This week, Virginia Republican Gov. Glenn Youngkin reiterated his goal of forcing teachers and school administrators to inform parents if their children are LGBTQ, under the banner of supporting so-called “parental rights.”
Youngkin’s comments have been condemned by education experts and LGBTQ advocates, who say that such a policy would intrude upon students’ privacy rights and endanger already vulnerable young people.
Currently, school districts in Virginia can make their own decisions on whether or not to inform parents about a child’s LGBTQ identity if it is shared with teachers or staff. Many districts have decided that such information shouldn’t be divulged without permission in order to protect students’ privacy rights and safety.

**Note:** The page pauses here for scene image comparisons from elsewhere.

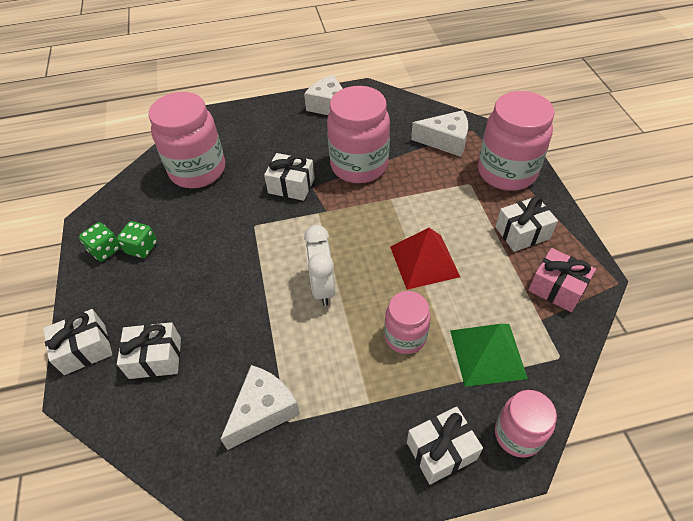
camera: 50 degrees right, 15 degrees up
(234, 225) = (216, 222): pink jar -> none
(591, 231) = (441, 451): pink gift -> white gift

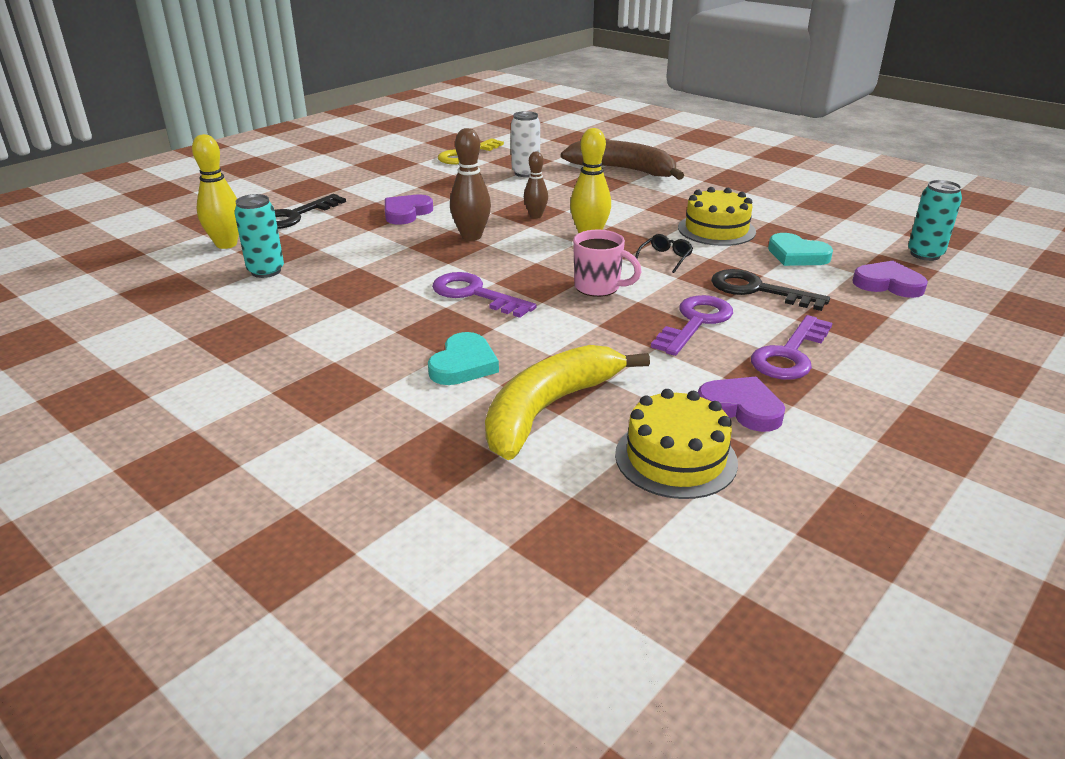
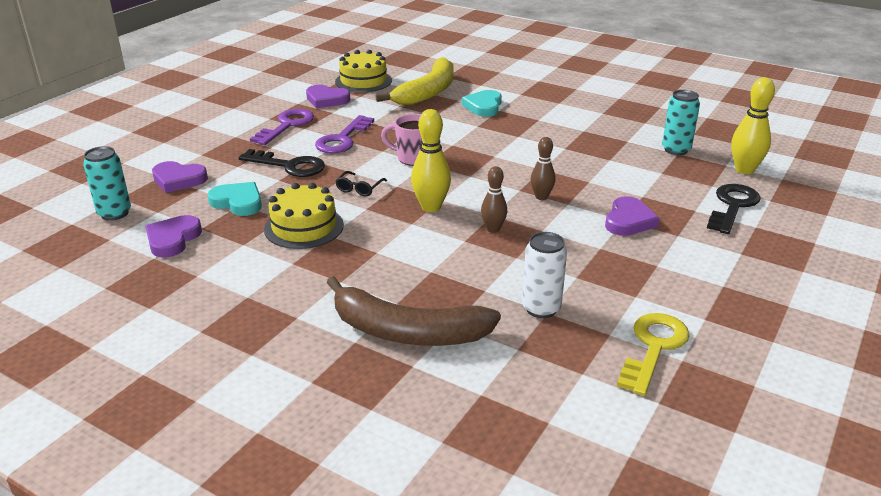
camera: 170 degrees right, 0 degrees up
(471, 236) = (541, 197): brown bowling pin -> brown bowling pin, size x0.64
(475, 294) = (503, 145): purple key -> none
(839, 229) = (173, 239): none -> purple heart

Last month, however, Youngkin appointed five new members to the State Board of Education, creating a conservative majority on the panel. On Tuesday, Youngkin spoke about policies the panel may choose to pursue — including requiring teachers to reveal personal information about students to their parents.
“With regards to informing parents with most important decisions about their children, I think everybody knows where I stand: parents matter,” Youngkin said. “I firmly believe that teachers and schools have an obligation to make sure that parents are well informed about what’s happening in their kids’ lives.”
Advocates condemned Youngkin’s comments as a threat to LGBTQ students across the state.
“No one should take this crucial discussion of ‘coming out’ away from the students and parents by ‘outing’ someone,” LGBTQ advocate Robert Rigby said. “It feels and is really intrusive and can be damaging to the parent/child relationship, sometimes permanently.”
Former state Delegate Jay Jones similarly blasted the idea, noting that Youngkin’s comments were especially hypocritical considering his faith.
“Imagine telling people you follow the teachings of Jesus — treating people with love and compassion — and then inducing immeasurable trauma on a child by forcing teachers to out them to their entire community,” Jones wrote on Twitter. “@GlennYoungkin’s idea of faith is hatred and persecution of children.”
Parenting experts agree that forcing children to disclose their sexual orientation or gender identity can be psychologically and physically harmful. Often, coming out to a teacher or a trusted school administrator is safer for a child who lives in a homophobic environment than coming out to their parents — and outing an LGBTQ youth can increase their chances of being abused or becoming homeless.
“Whether a student is coming out about their gender identity or sexual orientation at school, they are doing it because they likely feel safe and affirmed with those people, in that space,” wrote University of Colorado, Boulder, professor Elizabeth Meyer in a 2021 op-ed for Psychology Today. “It is also possible that they are not sure if they will be safe and affirmed if they come out in other spaces at school or at home. In some cases, they know quite clearly that they could be subject to violence, rejection, or even homelessness if their parents or guardians find out.”
Outing a child to a parent or guardian violates their privacy rights, Meyer said, including the Family Education Rights and Privacy Act (FERPA).
“Until a child is 18, parents do have the right to review any official records maintained by the school, but [under FERPA] schools must not divulge ‘identifying’ information to anyone without a ‘legitimate educational interest,'” Myers said.
“It is imperative that when a student comes out at school, we respect their choices about who to tell and when. This means it cannot be our decision about who to inform,” she went on.